= Joseph Donnermeyer =

American academic

Joseph F. Donnermeyer (born 5 December 1949) is an American academic. He is a Professor Emeritus at Ohio State University, School of Environment and Natural Resources. His main subject is rural criminology, with a focus on Amish studies, especially on change in Amish and Old Order Mennonite communities.

==Career==
Donnermeyer completed his B.A. in 1971 from Thomas More College, Kentucky, and both his M.A. (1974) and Ph.D. (1977) from the University of Kentucky.

Donnermeyer's first appointment was as an assistant professor in the Department of Agricultural Economics at Purdue University, with primary responsibilities as a state specialist in community development. In 1979 he became assistant professor at the Department of Agricultural Economics and Rural Sociology at Ohio State University (OSU), where the National Rural Crime Prevention Center was established.

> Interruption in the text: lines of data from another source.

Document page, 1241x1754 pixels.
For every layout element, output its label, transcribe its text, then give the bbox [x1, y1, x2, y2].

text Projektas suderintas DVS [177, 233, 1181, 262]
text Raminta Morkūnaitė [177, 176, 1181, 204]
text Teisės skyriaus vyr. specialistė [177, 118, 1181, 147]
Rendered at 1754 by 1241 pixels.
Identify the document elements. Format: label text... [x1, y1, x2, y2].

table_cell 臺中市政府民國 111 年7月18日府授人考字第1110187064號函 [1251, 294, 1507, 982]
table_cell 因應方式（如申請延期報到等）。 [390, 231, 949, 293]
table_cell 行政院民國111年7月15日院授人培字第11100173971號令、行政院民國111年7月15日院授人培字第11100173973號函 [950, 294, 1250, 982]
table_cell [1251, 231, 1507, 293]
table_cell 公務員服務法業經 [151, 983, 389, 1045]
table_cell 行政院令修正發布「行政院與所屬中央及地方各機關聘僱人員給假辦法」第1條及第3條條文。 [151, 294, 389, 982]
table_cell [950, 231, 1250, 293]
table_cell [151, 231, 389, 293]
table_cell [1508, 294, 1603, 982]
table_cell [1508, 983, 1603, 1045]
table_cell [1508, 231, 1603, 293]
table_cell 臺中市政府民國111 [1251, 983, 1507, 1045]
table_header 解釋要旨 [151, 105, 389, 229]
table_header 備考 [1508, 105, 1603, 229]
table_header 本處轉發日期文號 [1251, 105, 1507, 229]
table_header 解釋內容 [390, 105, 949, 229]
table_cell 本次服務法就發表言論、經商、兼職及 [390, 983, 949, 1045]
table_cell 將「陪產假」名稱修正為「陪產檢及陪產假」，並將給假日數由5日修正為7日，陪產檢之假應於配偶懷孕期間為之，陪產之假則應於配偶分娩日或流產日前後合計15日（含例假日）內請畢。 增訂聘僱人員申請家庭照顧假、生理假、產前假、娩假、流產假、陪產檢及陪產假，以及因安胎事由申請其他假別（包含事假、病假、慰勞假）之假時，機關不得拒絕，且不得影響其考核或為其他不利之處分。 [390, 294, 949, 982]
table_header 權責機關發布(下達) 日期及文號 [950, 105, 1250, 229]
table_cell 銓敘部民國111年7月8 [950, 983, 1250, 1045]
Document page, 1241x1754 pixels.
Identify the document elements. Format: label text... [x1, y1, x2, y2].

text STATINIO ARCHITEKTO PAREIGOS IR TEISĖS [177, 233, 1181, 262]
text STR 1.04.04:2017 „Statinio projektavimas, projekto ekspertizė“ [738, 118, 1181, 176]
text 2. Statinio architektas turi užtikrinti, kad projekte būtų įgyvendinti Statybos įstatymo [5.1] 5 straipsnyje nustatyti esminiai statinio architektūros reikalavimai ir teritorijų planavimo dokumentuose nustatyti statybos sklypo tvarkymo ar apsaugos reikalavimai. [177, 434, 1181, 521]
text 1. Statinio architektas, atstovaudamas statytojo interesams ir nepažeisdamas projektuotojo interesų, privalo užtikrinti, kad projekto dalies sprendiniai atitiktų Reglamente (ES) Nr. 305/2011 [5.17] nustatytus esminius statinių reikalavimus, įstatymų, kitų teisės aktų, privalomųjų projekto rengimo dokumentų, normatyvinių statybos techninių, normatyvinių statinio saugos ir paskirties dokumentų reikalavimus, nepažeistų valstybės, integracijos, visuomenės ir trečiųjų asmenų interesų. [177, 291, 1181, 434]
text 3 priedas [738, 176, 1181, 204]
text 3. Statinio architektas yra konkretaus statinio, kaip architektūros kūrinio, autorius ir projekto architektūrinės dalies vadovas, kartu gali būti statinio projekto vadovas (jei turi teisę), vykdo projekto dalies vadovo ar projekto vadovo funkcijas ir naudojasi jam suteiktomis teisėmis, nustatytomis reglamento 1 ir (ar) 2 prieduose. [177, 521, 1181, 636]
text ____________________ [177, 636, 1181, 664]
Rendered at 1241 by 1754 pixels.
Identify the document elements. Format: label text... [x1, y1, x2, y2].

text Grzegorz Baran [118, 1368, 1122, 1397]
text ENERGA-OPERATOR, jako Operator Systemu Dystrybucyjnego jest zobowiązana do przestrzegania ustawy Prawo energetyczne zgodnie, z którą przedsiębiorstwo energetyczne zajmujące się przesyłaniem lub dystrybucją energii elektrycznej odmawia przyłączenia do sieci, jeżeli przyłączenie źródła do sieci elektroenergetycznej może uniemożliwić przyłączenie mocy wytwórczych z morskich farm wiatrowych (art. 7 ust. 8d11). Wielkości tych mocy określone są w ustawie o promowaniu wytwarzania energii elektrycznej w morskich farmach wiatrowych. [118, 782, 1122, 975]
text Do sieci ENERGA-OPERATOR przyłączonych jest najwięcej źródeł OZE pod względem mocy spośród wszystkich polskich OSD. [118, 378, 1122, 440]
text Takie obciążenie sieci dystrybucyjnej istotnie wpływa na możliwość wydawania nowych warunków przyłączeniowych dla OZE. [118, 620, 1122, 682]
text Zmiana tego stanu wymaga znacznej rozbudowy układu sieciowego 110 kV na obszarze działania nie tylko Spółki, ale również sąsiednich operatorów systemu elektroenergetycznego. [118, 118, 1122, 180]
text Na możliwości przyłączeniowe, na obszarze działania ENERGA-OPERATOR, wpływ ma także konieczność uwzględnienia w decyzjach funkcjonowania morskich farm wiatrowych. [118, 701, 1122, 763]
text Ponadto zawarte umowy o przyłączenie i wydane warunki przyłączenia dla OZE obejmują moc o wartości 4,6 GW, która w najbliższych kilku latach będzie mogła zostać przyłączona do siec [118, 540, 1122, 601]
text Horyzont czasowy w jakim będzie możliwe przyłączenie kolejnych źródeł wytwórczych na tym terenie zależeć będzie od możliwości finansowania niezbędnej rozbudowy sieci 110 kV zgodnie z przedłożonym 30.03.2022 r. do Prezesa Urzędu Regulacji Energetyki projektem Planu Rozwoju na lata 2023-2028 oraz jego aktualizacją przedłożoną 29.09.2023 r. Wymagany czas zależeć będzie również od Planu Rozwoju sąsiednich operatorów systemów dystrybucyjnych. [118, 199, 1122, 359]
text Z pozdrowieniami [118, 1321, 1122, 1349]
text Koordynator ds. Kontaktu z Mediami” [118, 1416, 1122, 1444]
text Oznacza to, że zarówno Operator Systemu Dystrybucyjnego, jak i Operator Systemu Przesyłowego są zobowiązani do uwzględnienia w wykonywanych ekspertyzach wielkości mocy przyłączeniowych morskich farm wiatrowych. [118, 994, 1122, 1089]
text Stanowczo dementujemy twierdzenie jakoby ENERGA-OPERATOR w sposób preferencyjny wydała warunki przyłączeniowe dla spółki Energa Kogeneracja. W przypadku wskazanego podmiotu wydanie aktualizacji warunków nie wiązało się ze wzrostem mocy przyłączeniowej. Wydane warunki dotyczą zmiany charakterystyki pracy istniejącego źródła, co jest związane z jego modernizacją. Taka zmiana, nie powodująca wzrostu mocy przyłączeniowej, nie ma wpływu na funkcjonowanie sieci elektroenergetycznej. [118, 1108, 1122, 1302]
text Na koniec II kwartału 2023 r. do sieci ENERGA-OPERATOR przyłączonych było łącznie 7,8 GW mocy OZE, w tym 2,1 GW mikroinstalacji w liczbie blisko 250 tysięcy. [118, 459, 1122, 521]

In 1999 he became assistant professor in the Department of Human and Community Resource Development at the same university, where the rural sociology program was moved. In 2010, Rural Sociology was moved again to the School of Environment and Natural Resources.

Donnermeyer is also an adjunct professor at the University of New England in Armidale, New South Wales and the Center for Violence Research at West Virginia University in Morgantown, West Virginia. He is the founder and co-editor of the International Journal of Rural Criminology (IJRC), a journal co-sponsored by the International Society for the Study of Rural Crime, the Division of Rural Criminology of the American Society of Criminology, and the Rural Criminology Working Group of the European Society of Criminology. The first issue of IJRC was published in 2011, but it was only published sporadically until it became co-sponsored by the three professional groups.

Donnermeyer also founded another journal for the publication of scholarship about the Amish and related Anabaptist groups. The first journal was published through the OSU Knowledge Bank, with the inaugural issue published in 2013. This was eventually replaced by the Journal of Plain Anabaptist Communities (JPAC) in May 2019, and upgraded to the digital journal collection of OSU libraries. JPAC is now co-sponsored by the OSU libraries, the Young Center for Anabaptist and Pietist Studies at Elizabethtown College, Elizabethtown, Pennsylvania, the Amish and Mennonite Heritage Center in Berlin, Ohio, and "Amish America", a blog produced by Erik Wesner. The inaugural issue of JPAC was released in Summer 2020.

In the Autumn Semester of 2022, Donnermeyer became a visiting fellow at the Young Center for Anabaptist and Pietist Studies in Elizabethtown. His fellow lecture was entitled: "Keeping Track of Settlement and Population Growth of the Amish in North America."